▸ TASK PROMPT
Tally the lines in the entries below that contain the string "인감증명서란", and give only that number.

═══

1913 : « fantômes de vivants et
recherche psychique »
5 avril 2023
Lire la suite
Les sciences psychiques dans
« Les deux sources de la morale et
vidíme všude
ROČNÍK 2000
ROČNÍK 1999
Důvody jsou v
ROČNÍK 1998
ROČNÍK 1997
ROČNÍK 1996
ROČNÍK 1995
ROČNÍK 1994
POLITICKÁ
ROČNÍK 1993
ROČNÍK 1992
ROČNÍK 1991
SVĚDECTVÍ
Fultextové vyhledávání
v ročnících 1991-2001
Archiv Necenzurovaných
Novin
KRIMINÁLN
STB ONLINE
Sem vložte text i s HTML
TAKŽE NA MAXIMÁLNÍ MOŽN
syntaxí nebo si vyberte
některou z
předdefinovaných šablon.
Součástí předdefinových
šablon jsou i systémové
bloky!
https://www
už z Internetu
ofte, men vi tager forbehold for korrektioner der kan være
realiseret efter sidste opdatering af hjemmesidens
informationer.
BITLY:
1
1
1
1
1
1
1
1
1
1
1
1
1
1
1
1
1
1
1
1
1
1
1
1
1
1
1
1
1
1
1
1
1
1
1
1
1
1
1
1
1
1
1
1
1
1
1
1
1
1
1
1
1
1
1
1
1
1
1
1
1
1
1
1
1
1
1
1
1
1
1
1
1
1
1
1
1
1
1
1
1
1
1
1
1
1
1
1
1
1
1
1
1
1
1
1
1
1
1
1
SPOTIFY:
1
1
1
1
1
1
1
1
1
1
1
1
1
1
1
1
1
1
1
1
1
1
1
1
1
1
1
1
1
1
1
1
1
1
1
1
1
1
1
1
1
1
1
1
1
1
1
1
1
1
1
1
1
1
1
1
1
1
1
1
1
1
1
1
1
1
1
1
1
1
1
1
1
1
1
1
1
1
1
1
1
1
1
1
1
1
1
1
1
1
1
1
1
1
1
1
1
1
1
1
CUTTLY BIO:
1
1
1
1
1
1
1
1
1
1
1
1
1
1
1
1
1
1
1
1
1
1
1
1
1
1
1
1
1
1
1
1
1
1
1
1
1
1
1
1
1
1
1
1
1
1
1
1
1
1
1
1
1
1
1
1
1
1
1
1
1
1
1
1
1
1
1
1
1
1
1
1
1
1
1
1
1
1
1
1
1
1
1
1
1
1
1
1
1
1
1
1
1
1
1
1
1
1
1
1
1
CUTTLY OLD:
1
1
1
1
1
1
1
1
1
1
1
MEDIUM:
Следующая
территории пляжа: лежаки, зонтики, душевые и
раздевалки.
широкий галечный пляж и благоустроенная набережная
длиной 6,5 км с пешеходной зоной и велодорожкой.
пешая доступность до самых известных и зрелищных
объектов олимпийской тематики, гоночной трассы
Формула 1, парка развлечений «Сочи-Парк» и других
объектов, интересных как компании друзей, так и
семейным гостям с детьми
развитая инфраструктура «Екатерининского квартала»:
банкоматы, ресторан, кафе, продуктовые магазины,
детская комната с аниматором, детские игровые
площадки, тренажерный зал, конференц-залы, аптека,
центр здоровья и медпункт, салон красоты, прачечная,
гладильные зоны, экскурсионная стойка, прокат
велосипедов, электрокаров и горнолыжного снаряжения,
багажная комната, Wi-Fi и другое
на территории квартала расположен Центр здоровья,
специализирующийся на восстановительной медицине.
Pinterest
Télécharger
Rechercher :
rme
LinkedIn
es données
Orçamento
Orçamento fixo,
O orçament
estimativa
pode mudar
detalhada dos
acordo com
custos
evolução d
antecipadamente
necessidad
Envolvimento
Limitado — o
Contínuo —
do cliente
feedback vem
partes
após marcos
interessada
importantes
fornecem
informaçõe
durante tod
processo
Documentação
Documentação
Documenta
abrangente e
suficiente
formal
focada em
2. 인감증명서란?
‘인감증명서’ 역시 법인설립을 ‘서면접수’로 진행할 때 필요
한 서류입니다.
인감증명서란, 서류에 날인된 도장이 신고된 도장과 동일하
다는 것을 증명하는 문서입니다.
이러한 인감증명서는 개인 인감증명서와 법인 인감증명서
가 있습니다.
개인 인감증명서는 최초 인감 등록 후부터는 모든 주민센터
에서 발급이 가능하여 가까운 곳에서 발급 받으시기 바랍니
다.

═══

▸ EXPECTED ANSWER
2